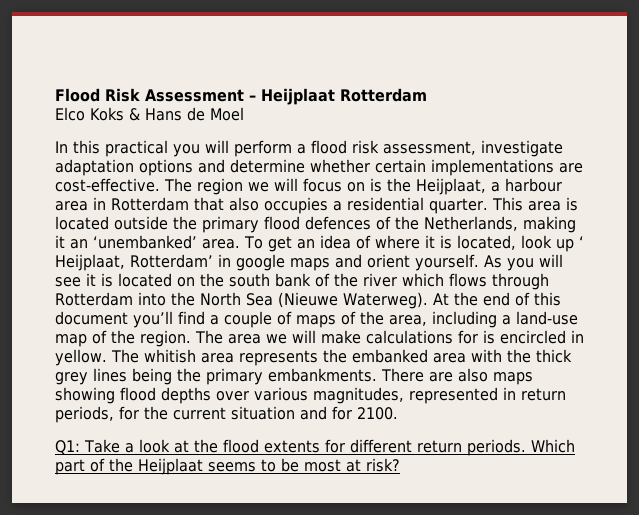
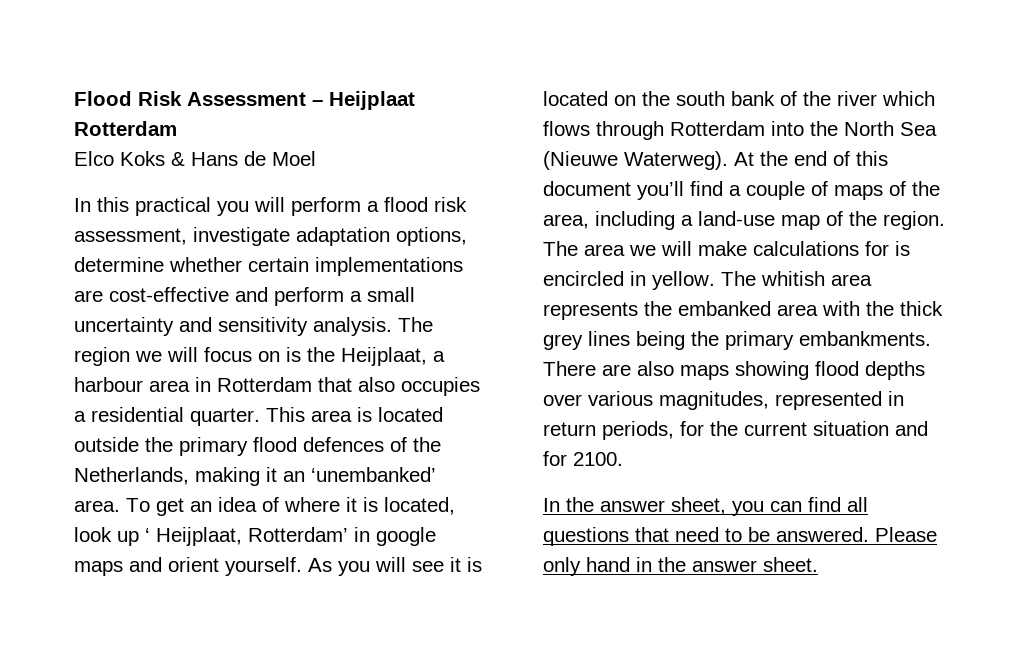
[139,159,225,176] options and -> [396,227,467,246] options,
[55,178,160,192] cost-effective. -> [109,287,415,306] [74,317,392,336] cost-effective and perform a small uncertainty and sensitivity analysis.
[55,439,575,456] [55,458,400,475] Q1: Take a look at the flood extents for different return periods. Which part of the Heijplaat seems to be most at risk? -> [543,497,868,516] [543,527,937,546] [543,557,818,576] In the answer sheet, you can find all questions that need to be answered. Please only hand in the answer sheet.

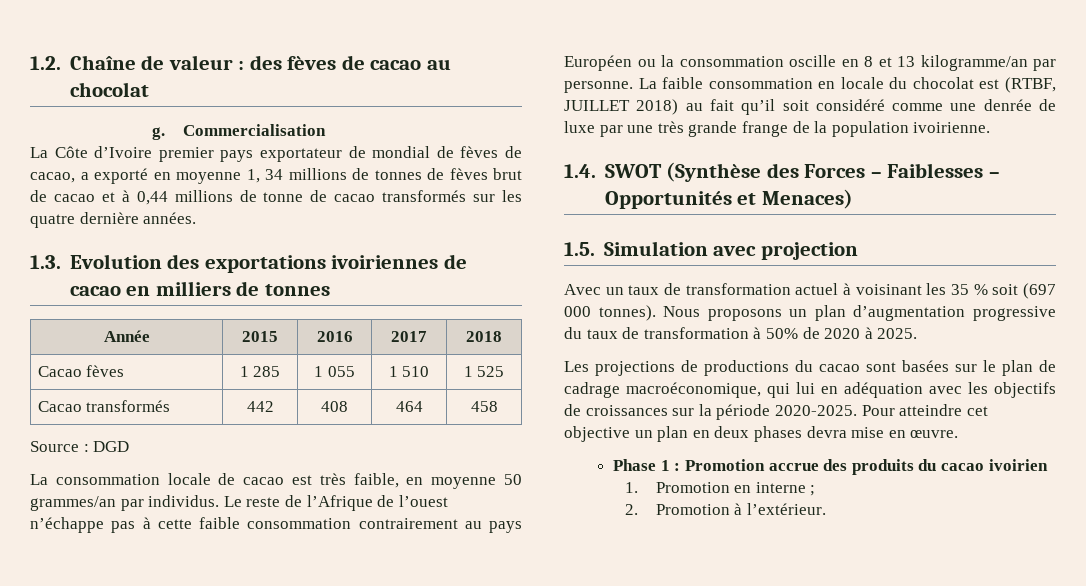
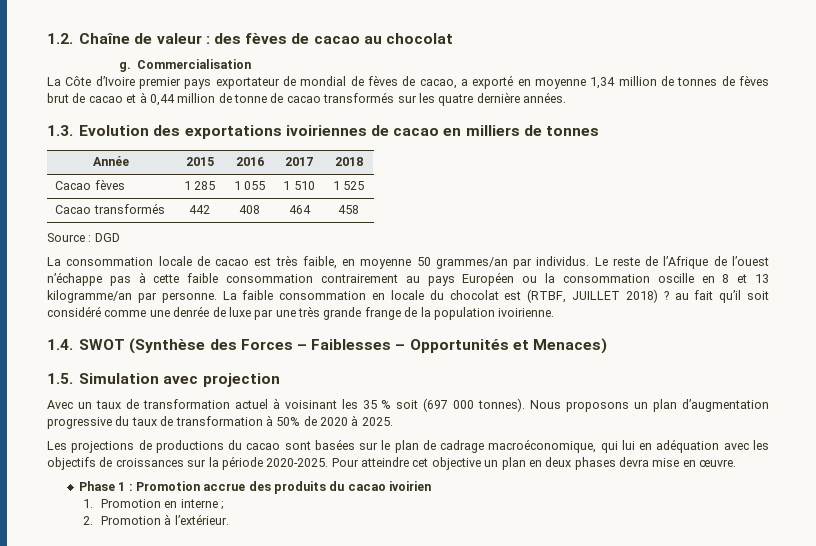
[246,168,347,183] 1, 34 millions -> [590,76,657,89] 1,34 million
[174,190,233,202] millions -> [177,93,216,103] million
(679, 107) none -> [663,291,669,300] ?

**Exercise directions**
Which lines of the records above contain the word "million"? Copy each of them.

**Response area**
[246,168,347,183] 1, 34 millions -> [590,76,657,89] 1,34 million
[174,190,233,202] millions -> [177,93,216,103] million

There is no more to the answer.